Шрифт:
Интервал:
Закладка:
— Товарищ капитан, познакомьтесь, — радостно сказал Митя, — это она.
— Здрав-ствуй-те, — медленно произнёс капитан, не меняя ни позы, ни взгляда. — Очень. Рад.
Его неотрывный взгляд смущал. Мария покраснела и пробормотала:
— Как вы себя чувствуете, капитан?
— Гвоз-ди-ки, — сказал капитан.
Глаза его замутились.
— ГвоздИ-ки, — повторил он, — гвОз-ди-ки, — меняя ударение, сказал он и улыбнулся. — Кому гвоздИки, а кому гвОздики. Вот так всегда… Стучат, стучат, стучат…
Не задумываясь, то ли она делает, что нужно, Мария подсела к Каменскому, положила ему на лоб холодную ладонь и заговорила тихонько, протяжно, как говорила с сыном, усыпляя его.
— А вот сейчас уже не стучат… Сейчас будет легче… Вы чувствуете, уже легче… и вы подремлите немного… а я посижу и подержу так руку, она холодная..
Капитан заснул.
— Это чудесно, — шептал Митя. — Он очень мало спит. Ему снотворное выписали, а он всё равно не спит. Я знал, что вы ему покой принесёте…
— Митя, тут какая-то мистика, честное слово!
Мария хотела отнять занемевшую руку, но капитан зашевелился и заворчал так сердито, что Мария поспешно положила ладонь на его лоб, и Каменский затих.
— Я так и представлял себе, — шептал Митя. — Я так хотел, чтобы вы узнали его.

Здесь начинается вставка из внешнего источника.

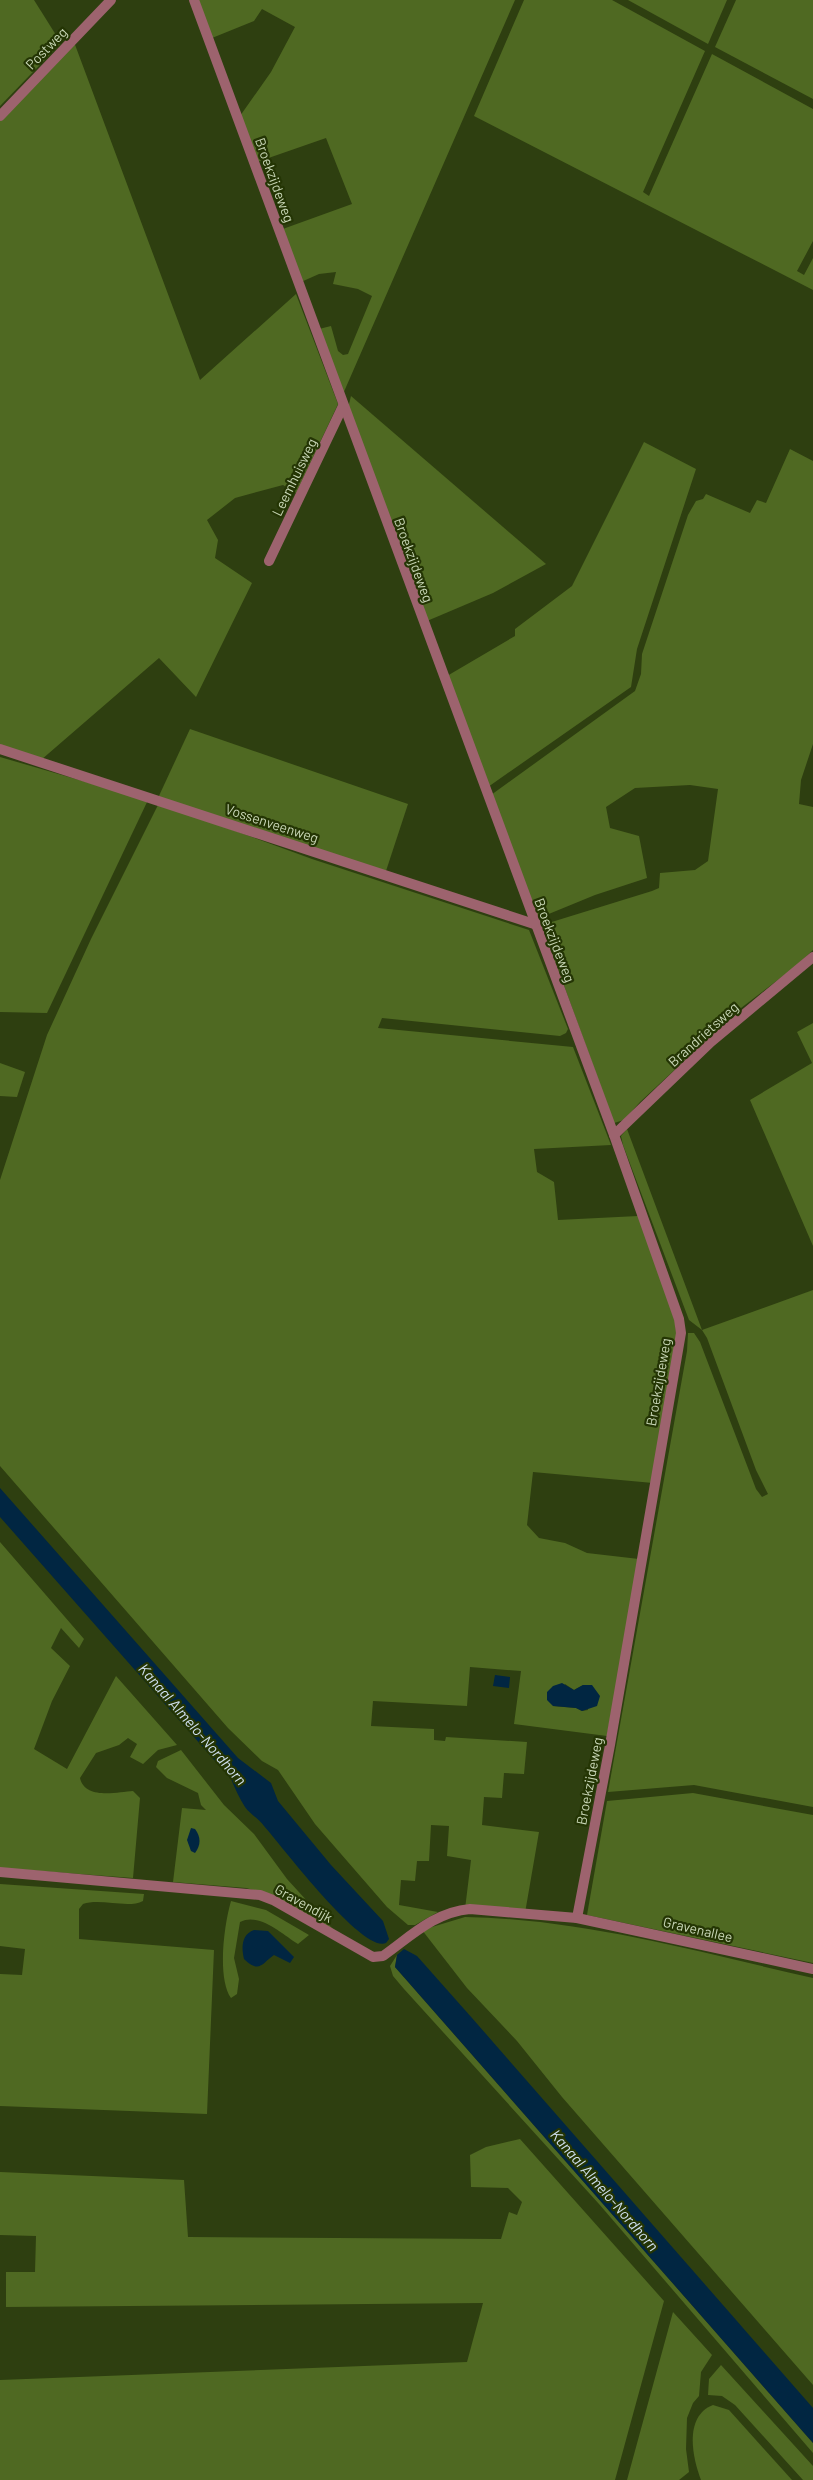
<svg xmlns="http://www.w3.org/2000/svg" width="813" height="2480" viewBox="0 0 813 2480" font-family="Barlow,sans-serif">
	<rect width="100%" height="100%" fill="#2e3f10"/>
	<g fill="#4f6922" fill-rule="evenodd">
		<path d="M 0,0 L 34,0 L 61,43 L 0,106 Z"/>
		<path d="M 198,0 L 515,0 L 343,394 L 319,329 L 331,326 L 338,351 L 343,355 L 348,354 L 372,296 L 358,289 L 333,284 L 336,272 L 319,274 L 301,282 L 280,230 L 352,204 L 326,138 L 257,162 L 240,116 L 271,72 L 295,27 L 262,9 L 254,21 L 212,38 Z"/>
		<path d="M 524,0 L 612,0 L 705,51 L 643,192 L 649,196 L 712,54 L 813,109 L 813,241 L 797,271 L 804,275 L 813,258 L 813,290 L 474,116 Z"/>
		<path d="M 628,0 L 727,0 L 708,44 Z"/>
		<path d="M 736,0 L 813,0 L 813,99 L 715,47 Z"/>
		<path d="M 74,42 L 200,380 L 296,294 L 338,404 L 296,493 L 283,485 L 235,498 L 207,520 L 218,540 L 215,558 L 252,583 L 196,697 L 159,658 L 41,760 L 0,747 L 0,120 Z"/>
		<path d="M 351,396 L 546,564 L 493,593 L 427,621 L 348,408 Z"/>
		<path d="M 644,442 L 696,469 L 637,649 L 631,687 L 488,787 L 447,676 L 515,636 L 515,629 L 572,586 Z"/>
		<path d="M 790,449 L 813,461 L 813,744 L 801,780 L 799,804 L 813,807 L 813,950 L 796,966 L 741,1008 L 640,1102 L 624,1120 L 614,1123 L 542,925 L 652,891 L 659,888 L 660,873 L 695,870 L 708,861 L 718,789 L 690,785 L 635,788 L 606,807 L 610,828 L 639,836 L 647,878 L 595,895 L 539,918 L 535,918 L 491,795 L 635,691 L 641,674 L 642,654 L 688,515 L 696,501 L 703,499 L 706,494 L 750,513 L 757,500 L 766,503 Z"/>
		<path d="M 190,729 L 408,804 L 385,874 L 158,798 Z"/>
		<path d="M 0,757 L 148,800 L 47,1013 L 0,1012 Z"/>
		<path d="M 159,803 L 312,859 L 529,930 L 568,1029 L 566,1033 L 560,1036 L 382,1018 L 378,1028 L 573,1047 L 611,1145 L 534,1149 L 537,1172 L 554,1182 L 558,1220 L 638,1216 L 675,1313 L 677,1351 L 653,1483 L 533,1472 L 527,1525 L 539,1538 L 565,1543 L 587,1553 L 639,1559 L 607,1736 L 514,1724 L 521,1671 L 470,1667 L 467,1706 L 373,1701 L 371,1726 L 434,1729 L 434,1740 L 445,1741 L 446,1737 L 527,1742 L 524,1774 L 504,1773 L 502,1798 L 484,1797 L 482,1825 L 539,1832 L 525,1913 L 465,1909 L 471,1860 L 447,1856 L 449,1826 L 431,1825 L 429,1861 L 417,1861 L 415,1881 L 401,1880 L 399,1905 L 438,1912 L 415,1925 L 408,1925 L 387,1907 L 315,1824 L 278,1770 L 262,1761 L 228,1728 L 0,1466 L 0,1180 L 47,1035 L 91,939 ZM 565,1684 L 574,1690 L 583,1685 L 588,1710 L 582,1711 L 576,1708 L 553,1706 Z"/>
		<path d="M 813,1023 L 813,1246 L 750,1100 L 812,1063 L 797,1032 Z"/>
		<path d="M 0,1063 L 25,1072 L 17,1097 L 0,1096 Z"/>
		<path d="M 627,1129 L 702,1330 L 813,1290 L 813,1807 L 694,1785 L 608,1792 L 687,1351 L 688,1333 L 694,1333 L 700,1342 L 756,1489 L 762,1497 L 768,1494 L 756,1470 L 707,1338 L 702,1330 L 689,1320 L 623,1145 L 621,1136 Z"/>
		<path d="M 0,1542 L 84,1639 L 79,1648 L 61,1628 L 51,1648 L 70,1666 L 52,1701 L 34,1749 L 67,1769 L 116,1676 L 177,1745 L 158,1750 L 143,1764 L 130,1757 L 137,1744 L 128,1738 L 119,1745 L 96,1753 L 80,1778 C 85,1800 117,1792 133,1791 L 140,1798 L 133,1878 L 0,1868 Z"/>
		<path d="M 181,1750 L 224,1805 L 254,1834 L 287,1879 L 341,1938 L 260,1892 L 246,1888 L 173,1882 L 182,1808 L 206,1810 L 201,1805 L 198,1793 L 167,1778 L 156,1767 L 158,1761 Z"/>
		<path d="M 693,1793 L 813,1815 L 813,1963 L 587,1915 L 607,1801 Z"/>
		<path d="M 0,1884 L 144,1894 L 143,1901 C 128,1909 101,1898 83,1904 L 79,1909 L 79,1939 L 214,1950 L 207,2114 L 0,2106 L 0,1974 L 22,1975 L 25,1949 L 0,1946 Z"/>
		<path d="M 231,1901 L 266,1910 L 309,1935 L 298,1944 C 282,1934 259,1912 240,1922 L 234,1958 L 239,1979 L 237,1994 L 231,1998 C 217,1978 224,1925 231,1901 Z"/>
		<path d="M 465,1917 C 583,1919 698,1952 813,1978 L 813,2385 L 562,2097 L 517,2041 L 467,1988 L 422,1930 Z"/>
		<path d="M 397,1955 L 395,1967 L 813,2443 L 813,2453 L 599,2204 L 404,1989 L 393,1976 L 390,1966 Z"/>
		<path d="M 520,2139 L 664,2301 L 615,2480 L 0,2480 L 0,2380 L 467,2362 L 483,2303 L 6,2307 L 6,2272 L 35,2272 L 36,2236 L 0,2235 L 0,2172 L 184,2180 L 188,2237 L 501,2239 L 509,2212 L 517,2215 L 522,2202 L 508,2188 L 471,2187 L 470,2155 L 486,2147 Z"/>
		<path d="M 673,2312 L 712,2355 L 701,2372 L 699,2396 L 693,2403 L 687,2418 L 686,2449 L 689,2472 L 679,2480 L 627,2480 Z"/>
		<path d="M 721,2365 L 813,2466 L 813,2480 L 803,2480 L 735,2405 L 722,2396 L 708,2395 L 709,2379 Z"/>
		<path d="M 713,2405 L 729,2410 L 792,2480 L 701,2480 C 692,2457 684,2416 713,2405 Z"/>
	</g>
	<g fill="#012642">
		<path d="M 0,1488 L 238,1758 L 271,1783 L 278,1801 L 331,1865 L 383,1921 L 389,1939 L 386,1943 C 363,1954 281,1845 264,1826 C 259,1819 250,1814 245,1807 C 239,1798 235,1788 231,1779 L 0,1517 Z"/>
		<path d="M 495,1675 L 510,1677 L 509,1688 L 493,1686 Z"/>
		<path d="M 562,1683 L 574,1690 L 583,1685 L 592,1685 L 600,1696 L 597,1706 L 582,1711 L 576,1708 L 553,1706 L 547,1700 L 547,1692 L 553,1686 Z"/>
		<path d="M 191,1828 L 195,1829 C 201,1837 201,1845 195,1853 L 191,1851 L 187,1840 Z"/>
		<path d="M 254,1930 L 268,1931 L 294,1957 L 290,1963 L 274,1955 C 262,1963 260,1974 244,1959 C 241,1947 242,1934 254,1930 Z"/>
		<path d="M 404,1949 L 417,1956 L 472,2018 L 813,2408 L 813,2443 L 395,1967 L 397,1955 Z"/>
	</g>
	<g fill="none" stroke-linecap="round" stroke-linejoin="round">
		<g stroke="#9d636e" stroke-width="10">
			<path d="M 194,0 L 614,1135 L 679,1319 L 681,1333 L 610,1745 L 577,1918"/>
			<path d="M 0,116 L 111,0"/>
			<path d="M 269,561 L 343,406"/>
			<path d="M 0,749 L 534,924"/>
			<path d="M 614,1135 L 711,1042 L 813,957"/>
			<path d="M 0,1872 L 260,1895 L 273,1900 L 373,1957 L 383,1956 C 411,1936 435,1912 470,1909 L 577,1918 L 813,1969"/>
		</g>
	</g>
	<g text-anchor="middle" dominant-baseline="central" stroke-width="4.5" stroke-linejoin="round" paint-order="stroke">
		<g font-size="14" fill="#c9d7b7" stroke="#243504">
			<text transform="translate(46 48) rotate(-46)">Postweg</text>
			<text transform="translate(275 180) rotate(70)">Broekzijdeweg</text>
			<text transform="translate(294 477) rotate(-64)">Leemhuisweg</text>
			<text transform="translate(414 560) rotate(70)">Broekzijdeweg</text>
			<text transform="translate(272 823) rotate(18)">Vossenveenweg</text>
			<text transform="translate(555 940) rotate(69)">Broekzijdeweg</text>
			<text transform="translate(703 1034) rotate(-42)">Brandrietsweg</text>
			<text transform="translate(658 1382) rotate(-80)">Broekzijdeweg</text>
			<text transform="translate(589 1781) rotate(-79)">Broekzijdeweg</text>
			<text transform="translate(304 1903) rotate(29)">Gravendijk</text>
			<text transform="translate(698 1929) rotate(13)">Gravenallee</text>
		</g>
		<g font-size="15" font-style="italic" fill="#d1e1f1" stroke="#243504">
			<text transform="translate(193 1724) rotate(49)">Kanaal Almelo-Nordhorn</text>
			<text transform="translate(605 2190) rotate(49)">Kanaal Almelo-Nordhorn</text>
		</g>
	</g>
</svg>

Он самый храбрый и настоящий человек из всех, кого я знаю, хотя нас было несколько сотен, когда мы шли в тыл немцам, и это все были храбрые парни… Это так хорошо, Марина! И знаете, я всё время думал о вас.
Капитан вдруг открыл глаза и сказал:
— Ну, зачем же врать, Митя? Если бы ты всё время о ней думал, тебя бы убили. В атаке человек думает, как самому убить и не быть убитым. Ей красивых слов не нужно. Верно, Марина?
Помолчав, он сказал:
— Вы извините, что я попросту. Я о вас слышал так — Марина. Положите мне руку на лоб, если вы не устали.
Митя не был ни обижен, ни рассержен замечанием капитана. Он с грустным восхищением смотрел на Каменского, на Марию, на её осторожную руку, прикрывшую влажный лоб раненого. Со щедростью юношеского обожания он ничего не жалел и ничего не желал для себя.
Когда сестра пришла сказать, что Марии пора уходить, Митя попросил её поставить цветы в воду и виновато подвинул банку с гвоздиками к постели капитана.
Каменский снова открыл глаза и требовательно спросил:
— Когда вы придёте?
— Завтра, — ответила Мария.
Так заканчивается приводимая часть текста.